I am jealous! I sold my Cherokee 6 years ago and i have wanted another one ever since. I bought mine when i was 15 and it had 150,000 miles on it, i sold it for the same price with 250,000 and still running strong. Those inline 6's will go forever in those things! Only thing i ever had to fix on it was the gas tank (Rock crawling in a stock jeep  :cheese: ) They should've never stopped making those things! (My mother has a liberty and it is crap, sorry to offend if anyone else has one)


----------



## smokinj (Feb 18, 2010)

Ok how chose the color on the barn?


----------



## WoodButcher80 (Feb 18, 2010)

gzecc , 
tongue is probably 400 pounds or so . i have beefed up springs on the XJ and she handles the load fine . i just back her up to the door and im good for about 3 weeks. 

08Brute , man this is my second one and i love the jeeps. regular maintenance here and there but thats about it . itll pull 5000lbs, but i would recommend a brake controller for that much . i have abrand new 3500 lb axle on the trailer with new springs at 1750lbs each . im good to go . 

SMOKINJ , first off its a shed. 
the color of my house is a pale yellow, its vinyl . we color matched the house with a swatch from sherwin williams but from a distance the swatch looked white, rather than pastel yellow . so we went with a brighter yellow . its nice .


----------



## gzecc (Feb 18, 2010)

WB80 My point is that you must have too much weight on your tongue, totally loaded.
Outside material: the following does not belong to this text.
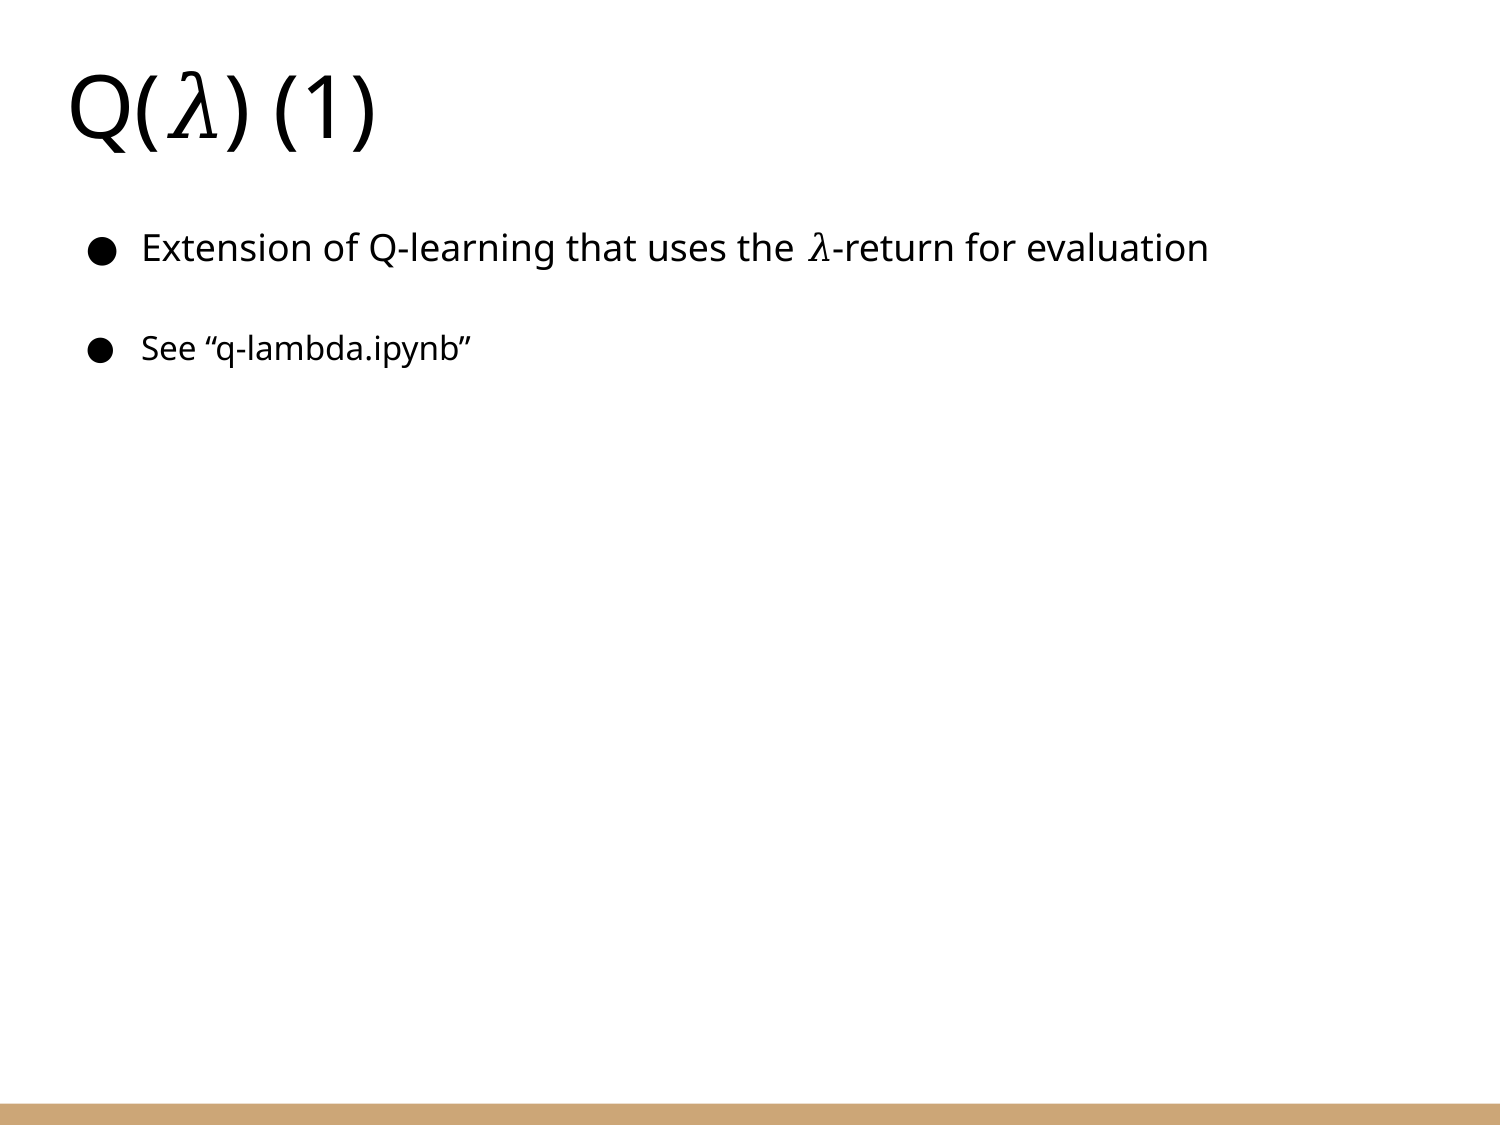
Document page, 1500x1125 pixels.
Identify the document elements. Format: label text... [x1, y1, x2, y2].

list Extension of Q-learning that uses the 𝜆-return for evaluation See “q-lambda.ipynb” [51, 202, 1449, 1056]
title Q(𝜆) (1) [51, 69, 1449, 172]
Your tongue weight is probably >1k lbs.


----------



## WoodButcher80 (Feb 18, 2010)

so 1000lb tongue with 2000lbs or so of wood? nah ... i dont know how you can see my tongue load from that picture, lol , but anyways, its not overloaded. ive come accustomed to my jeep now and know theres about 300-500 lbs on there, the majority of the weight is loaded over the axle and beyond. i know how much i have on the tongue by looking at the rear wheel fender cutouts. i see how close they are to the tire. 
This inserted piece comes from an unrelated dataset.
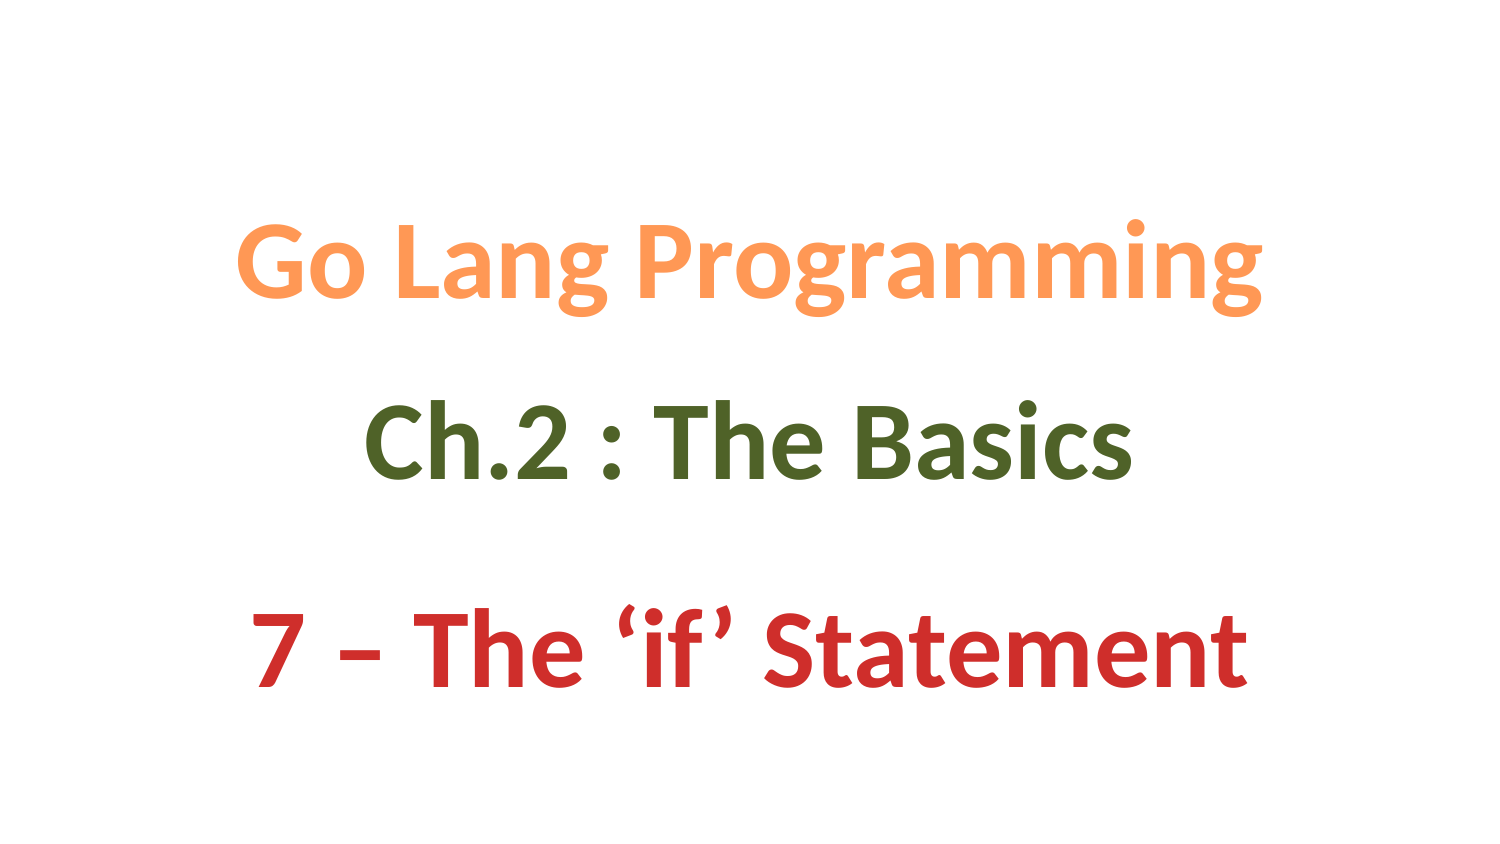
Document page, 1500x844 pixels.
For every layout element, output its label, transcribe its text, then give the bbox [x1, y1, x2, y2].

text_box Go Lang Programming [0, 178, 1500, 329]
text_box Ch.2 : The Basics [0, 359, 1500, 510]
text_box 7 – The ‘if’ Statement [0, 567, 1500, 718]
as you can see, theres enough room , also jeeps always sit low in the back , loaded or not . plus , the trailers nose is pointed down, the trailers tire's are on a 1.5' higher elevation than the jeeps tires.
im not going to look into it any further ....


----------



## billb3 (Feb 19, 2010)

Not to go on about the shed, but my dad who died in 2004 built a shed with that same style roof just before he passed.
Same exagerated flare on the end of the gambrel and everything.
Never thought I'd see another one just like it.

Stained the same yellow-ish tan as the house.


----------



## WoodButcher80 (Feb 21, 2010)

bill , ya it is a unique flare on it . glad you like it . wish it was bigger but hey ...


----------